Long terms and termination clauses
Long terms may make many publishers jittery, but remember that printers tend to make their most substantial concessions in pursuit of longer terms. For printers, profitability rests on equipment utilization, and the more capacity they can sell into the future, the more motivated they are to make capital improvements. Therefore, a longer term can give a publisher not only a better price schedule, but also a healthier printer--one whose investment in technology will ultimately benefit the publisher.
Three naggging fears
What about the three nagging fears? To cope with quality and service problems, build a termination-for-cause provision that permits escape when substantial and objective problems emerge. And to address changes in specifications, add a termination window that flies open when, after good faith negotiation, your manufacturing requirements can't be accommodated. To make sure new technology and its savings don't pass you by, include a provision that calls for review of price and schedule when new equipment is utilized. And create a termination option if new technology is available elsewhere, but your printer has no plans to obtain it.
Understand, however, that termination provisions aren't a snap to negotiate. They aren't even easy to define with complete fairness to both parties. But the core concept is to put the agreement to a series of tests as events unfold. If at some point in the future a publisher simply would not choose a given printer were the current, objective conditions in place, we want the agreement to dissolve. Such a long-term agreement has conditional limitations, but many of them are under the printer's control-a point to emphasize in negotiation.
Controlling costs over time
But now we turn to the third fear. How can we control costs over time?
The price-escalation provision of a contract puts both printer and publisher in the unenviable role of economic forecaster. Even a three-year contract strains predictive skill, and a longer term agreement executed in today's climate of technological change, with its attendant profitability implications, starts to look a lot like horse-race handicapping.
First premise: The ideal escalation provision is one that preserves the printer's margin. It shouldn't increase gratuitously; it shouldn't decrease unfairly. If both parties have negotiated well, the original price schedule represents an equitable exchange of payment for services, and we want to maintain this relationship--even as the printer's true costs rise from inflation or fall from productivity improvements and improved economies of scale if the work itself increases in volume. The escalation provision, coupled with price review, can accomplish this task.

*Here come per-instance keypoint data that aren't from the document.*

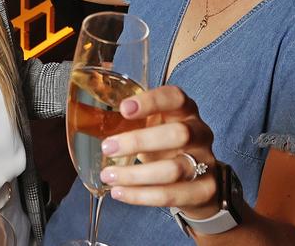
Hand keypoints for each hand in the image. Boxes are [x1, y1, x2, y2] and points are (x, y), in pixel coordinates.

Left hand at [99, 86, 220, 219]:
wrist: (199, 182)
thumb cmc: (167, 146)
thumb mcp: (154, 127)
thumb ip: (132, 121)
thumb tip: (88, 118)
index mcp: (186, 111)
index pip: (175, 98)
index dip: (151, 101)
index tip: (123, 109)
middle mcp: (200, 133)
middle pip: (178, 134)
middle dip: (139, 141)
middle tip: (107, 148)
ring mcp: (206, 162)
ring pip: (173, 169)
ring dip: (135, 174)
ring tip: (108, 175)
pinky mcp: (204, 190)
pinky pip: (171, 195)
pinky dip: (141, 196)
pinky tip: (120, 192)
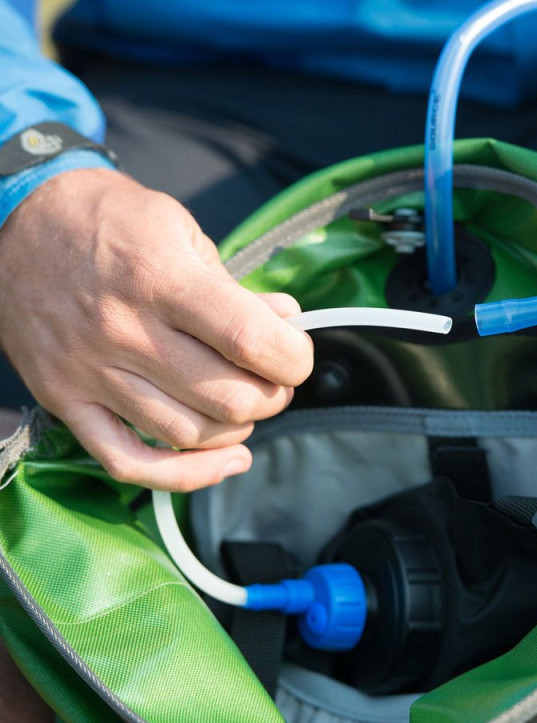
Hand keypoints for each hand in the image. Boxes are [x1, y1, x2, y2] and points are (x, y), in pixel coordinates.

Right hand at [0, 169, 312, 490]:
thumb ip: (236, 285)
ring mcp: (89, 371)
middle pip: (227, 398)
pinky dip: (185, 475)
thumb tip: (287, 320)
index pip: (249, 340)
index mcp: (161, 279)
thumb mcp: (181, 230)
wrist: (15, 221)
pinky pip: (128, 462)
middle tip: (274, 380)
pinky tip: (224, 460)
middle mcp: (124, 331)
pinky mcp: (65, 399)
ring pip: (188, 434)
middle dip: (272, 396)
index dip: (293, 358)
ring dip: (236, 428)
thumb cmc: (109, 221)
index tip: (297, 355)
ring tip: (244, 404)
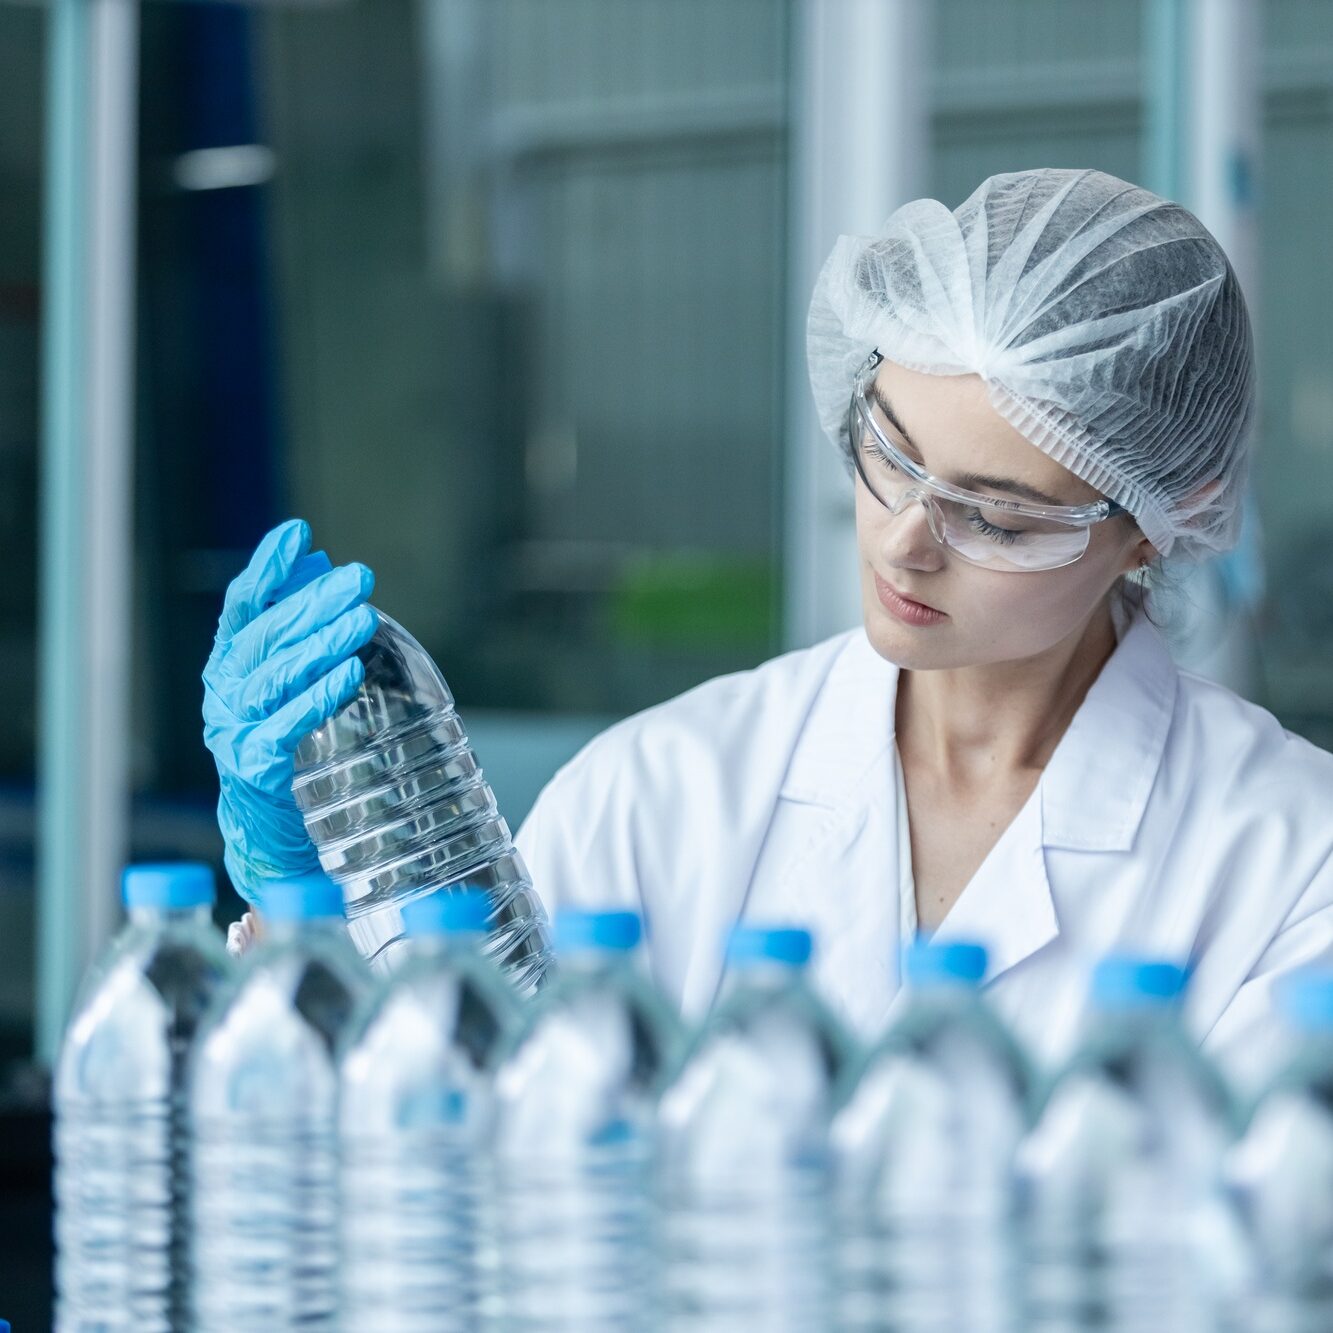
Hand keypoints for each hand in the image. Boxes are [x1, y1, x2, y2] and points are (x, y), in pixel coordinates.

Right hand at [203, 518, 376, 905]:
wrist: (269, 828)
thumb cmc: (285, 741)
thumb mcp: (289, 682)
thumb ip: (301, 630)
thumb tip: (325, 567)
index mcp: (230, 665)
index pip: (242, 606)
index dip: (267, 568)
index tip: (297, 532)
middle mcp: (225, 692)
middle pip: (266, 638)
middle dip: (313, 602)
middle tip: (359, 577)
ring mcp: (236, 730)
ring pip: (274, 679)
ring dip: (320, 644)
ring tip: (362, 619)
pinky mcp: (256, 768)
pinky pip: (285, 727)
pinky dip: (317, 699)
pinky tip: (347, 674)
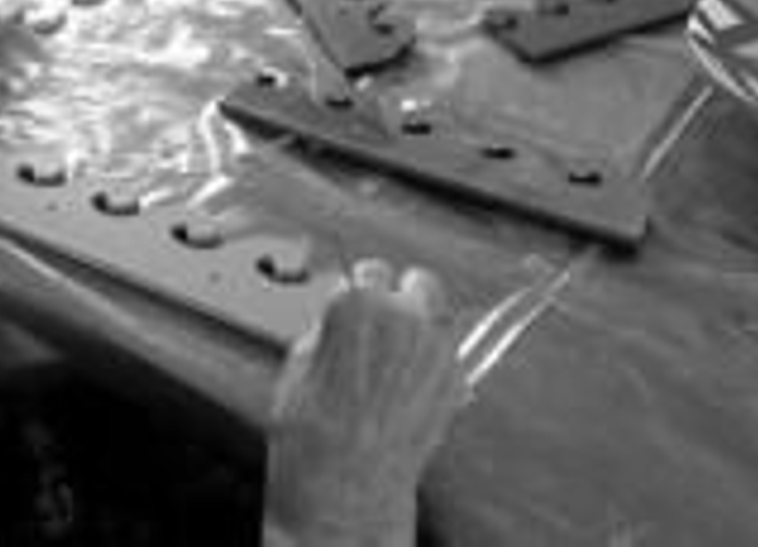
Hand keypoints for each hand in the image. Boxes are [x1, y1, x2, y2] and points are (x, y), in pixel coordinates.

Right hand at [264, 261, 466, 546]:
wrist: (345, 486)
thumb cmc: (313, 431)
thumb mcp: (300, 360)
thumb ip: (332, 326)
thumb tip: (344, 318)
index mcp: (359, 304)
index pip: (368, 270)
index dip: (358, 291)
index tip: (356, 300)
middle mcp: (405, 318)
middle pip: (416, 281)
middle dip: (399, 298)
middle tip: (382, 321)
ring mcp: (437, 348)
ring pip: (440, 313)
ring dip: (422, 324)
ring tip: (398, 351)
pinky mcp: (456, 379)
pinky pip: (449, 353)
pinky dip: (434, 361)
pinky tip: (410, 383)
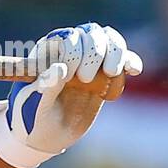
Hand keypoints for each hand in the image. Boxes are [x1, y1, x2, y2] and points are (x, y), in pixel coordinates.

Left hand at [0, 23, 141, 167]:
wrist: (48, 134)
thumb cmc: (33, 117)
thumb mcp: (36, 104)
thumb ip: (47, 86)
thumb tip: (61, 67)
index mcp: (46, 53)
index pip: (66, 37)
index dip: (73, 52)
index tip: (70, 77)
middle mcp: (68, 51)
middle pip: (91, 33)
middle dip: (95, 52)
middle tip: (85, 80)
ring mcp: (87, 60)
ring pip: (108, 40)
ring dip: (116, 52)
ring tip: (112, 73)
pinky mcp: (104, 72)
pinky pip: (122, 58)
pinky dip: (130, 60)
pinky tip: (134, 70)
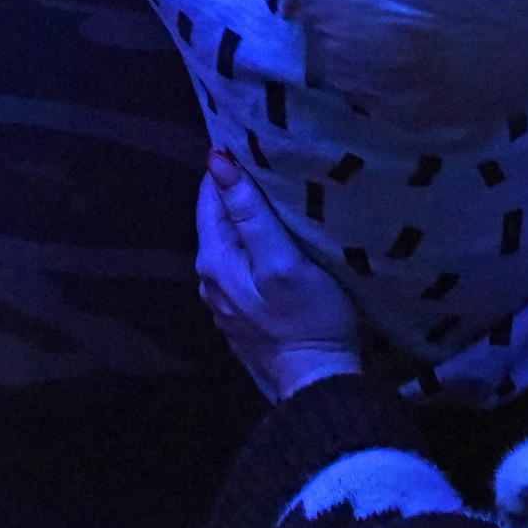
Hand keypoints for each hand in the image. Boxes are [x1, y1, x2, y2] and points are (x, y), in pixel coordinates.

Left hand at [196, 148, 364, 402]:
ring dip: (249, 219)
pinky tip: (279, 242)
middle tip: (271, 161)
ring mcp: (224, 300)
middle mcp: (209, 278)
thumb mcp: (283, 260)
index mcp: (214, 258)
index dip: (230, 167)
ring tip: (279, 194)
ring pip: (232, 243)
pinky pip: (243, 266)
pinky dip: (256, 247)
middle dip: (239, 190)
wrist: (318, 385)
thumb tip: (218, 161)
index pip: (211, 195)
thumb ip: (251, 213)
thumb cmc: (309, 318)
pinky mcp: (243, 315)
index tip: (255, 142)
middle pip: (219, 219)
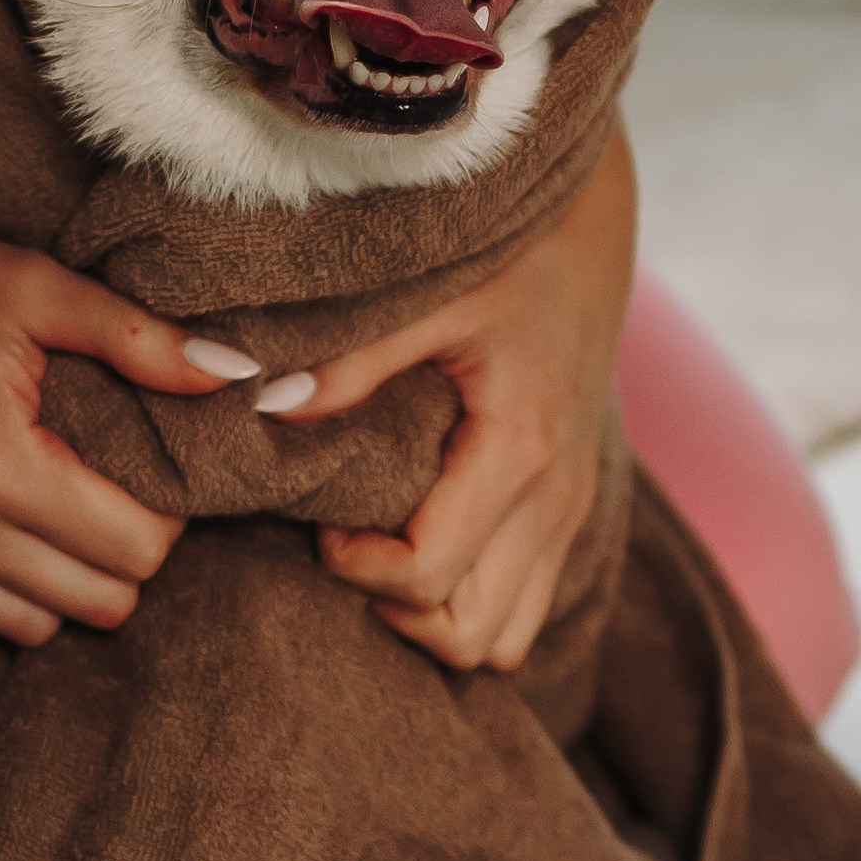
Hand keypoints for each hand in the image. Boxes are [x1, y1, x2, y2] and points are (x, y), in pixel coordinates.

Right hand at [0, 134, 252, 653]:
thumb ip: (142, 339)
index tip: (152, 477)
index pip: (132, 553)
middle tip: (112, 499)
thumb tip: (240, 376)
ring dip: (58, 586)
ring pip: (25, 630)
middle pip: (90, 605)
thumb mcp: (40, 288)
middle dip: (121, 560)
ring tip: (56, 515)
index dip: (164, 520)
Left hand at [270, 122, 635, 672]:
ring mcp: (573, 510)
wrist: (592, 222)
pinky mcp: (573, 506)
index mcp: (519, 450)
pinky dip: (470, 602)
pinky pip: (524, 603)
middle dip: (394, 612)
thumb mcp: (433, 296)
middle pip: (470, 633)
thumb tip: (268, 406)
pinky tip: (421, 549)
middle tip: (342, 548)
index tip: (319, 524)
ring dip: (435, 618)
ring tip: (379, 557)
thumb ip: (354, 361)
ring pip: (506, 638)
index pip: (428, 574)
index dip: (357, 568)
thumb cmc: (513, 251)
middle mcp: (557, 498)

What risks are acceptable?
Second premise: Contracts allow you to assume risk or pay a price to avoid it. There are some risks a publisher never wants to take. For example, we might question the wisdom of allowing the printer to preserve his original profit margin if he demonstrates a special flair for poor management. There are other risks some publishing operations will take and others won't. If your organization is budget-driven, you might prefer to project costs accurately rather than to have a surprise, even a pleasant one.
Let's illustrate this concept further by looking at four possible structures for price escalation.
The simplest escalation is a fixed percentage, determined in advance. The contract can maintain this number, or call for this set increase after the first 12 months of production, and then move to an adjustment based on other conditions. Using this approach means replacing the risk of an unknown increase with the risk that the printing marketplace in general experiences lower increases.
There's a significant gamble here by both parties, and negotiating a fixed percentage escalation can be a contest of wills. A publisher will embrace this approach only if the fixed number appears to be lower than his prediction of the future. The printer accepts this structure only when convinced that the number is higher than forecasts of actual operating costs. In the end, both parties may be looking for an advantage here, rather than seeking a system that objective measurements will prove fair. Appropriately, this approach was far more common during times of high inflation--when the value of fixing a future price might well have been worth the downside risk of a moderation in inflation--than it is now. However, even now, there are real advantages here for a company concerned with projecting costs accurately.